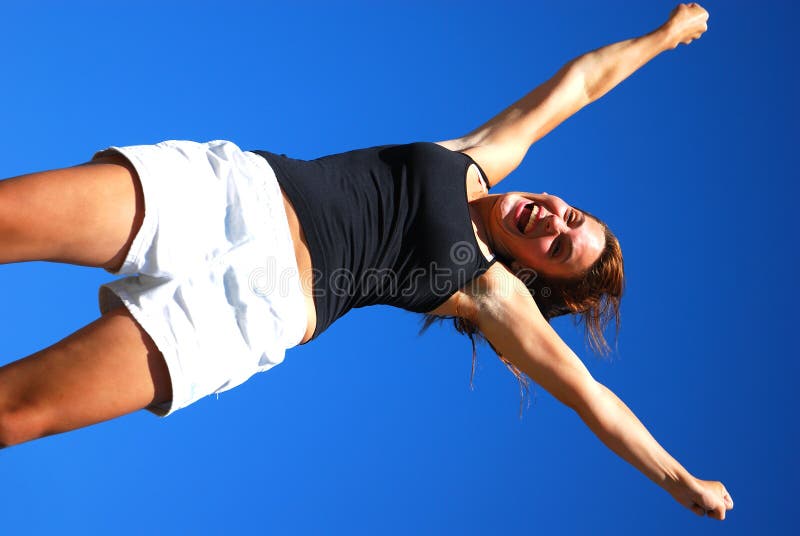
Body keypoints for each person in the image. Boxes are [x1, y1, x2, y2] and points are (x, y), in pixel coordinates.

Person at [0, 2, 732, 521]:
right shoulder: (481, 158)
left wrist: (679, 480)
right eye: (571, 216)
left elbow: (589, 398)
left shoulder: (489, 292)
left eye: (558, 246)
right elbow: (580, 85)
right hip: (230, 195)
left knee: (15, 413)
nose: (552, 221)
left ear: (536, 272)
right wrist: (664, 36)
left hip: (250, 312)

==

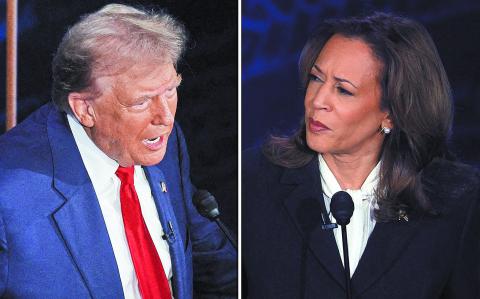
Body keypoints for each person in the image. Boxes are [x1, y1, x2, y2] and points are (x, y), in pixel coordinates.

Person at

--

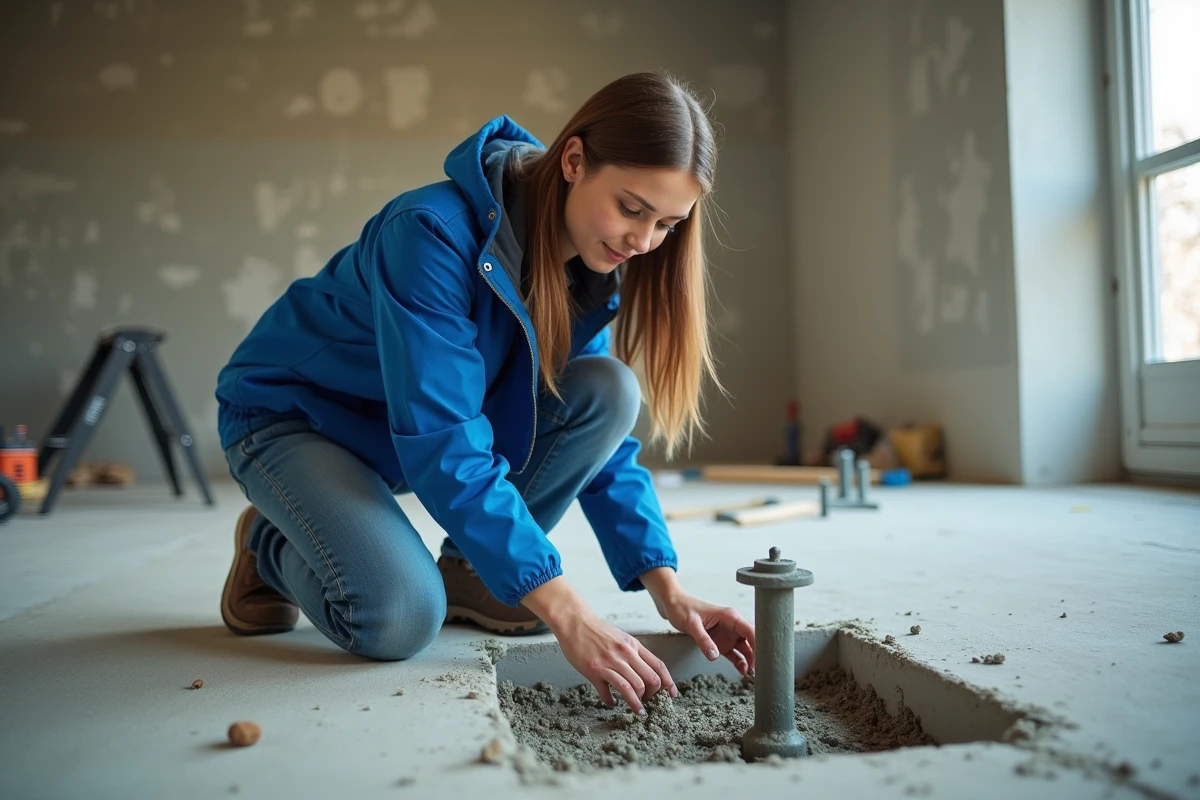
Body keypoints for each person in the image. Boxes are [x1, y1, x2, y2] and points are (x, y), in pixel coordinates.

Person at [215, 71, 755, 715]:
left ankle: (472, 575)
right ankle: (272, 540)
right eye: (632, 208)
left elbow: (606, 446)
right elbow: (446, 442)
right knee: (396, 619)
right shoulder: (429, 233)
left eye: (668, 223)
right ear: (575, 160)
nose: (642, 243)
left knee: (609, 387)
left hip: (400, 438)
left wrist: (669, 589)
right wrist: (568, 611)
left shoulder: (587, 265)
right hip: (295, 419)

Problem description
In the listing above, transcribe exactly everything from the line containing "right shoulder: (429, 233)" down to the line containing "right hip: (295, 419)", including both and nothing more.

Written answer
right shoulder: (429, 233)
left eye: (668, 223)
right ear: (575, 160)
nose: (642, 243)
left knee: (609, 387)
left hip: (400, 438)
left wrist: (669, 589)
right wrist: (568, 611)
left shoulder: (587, 265)
right hip: (295, 419)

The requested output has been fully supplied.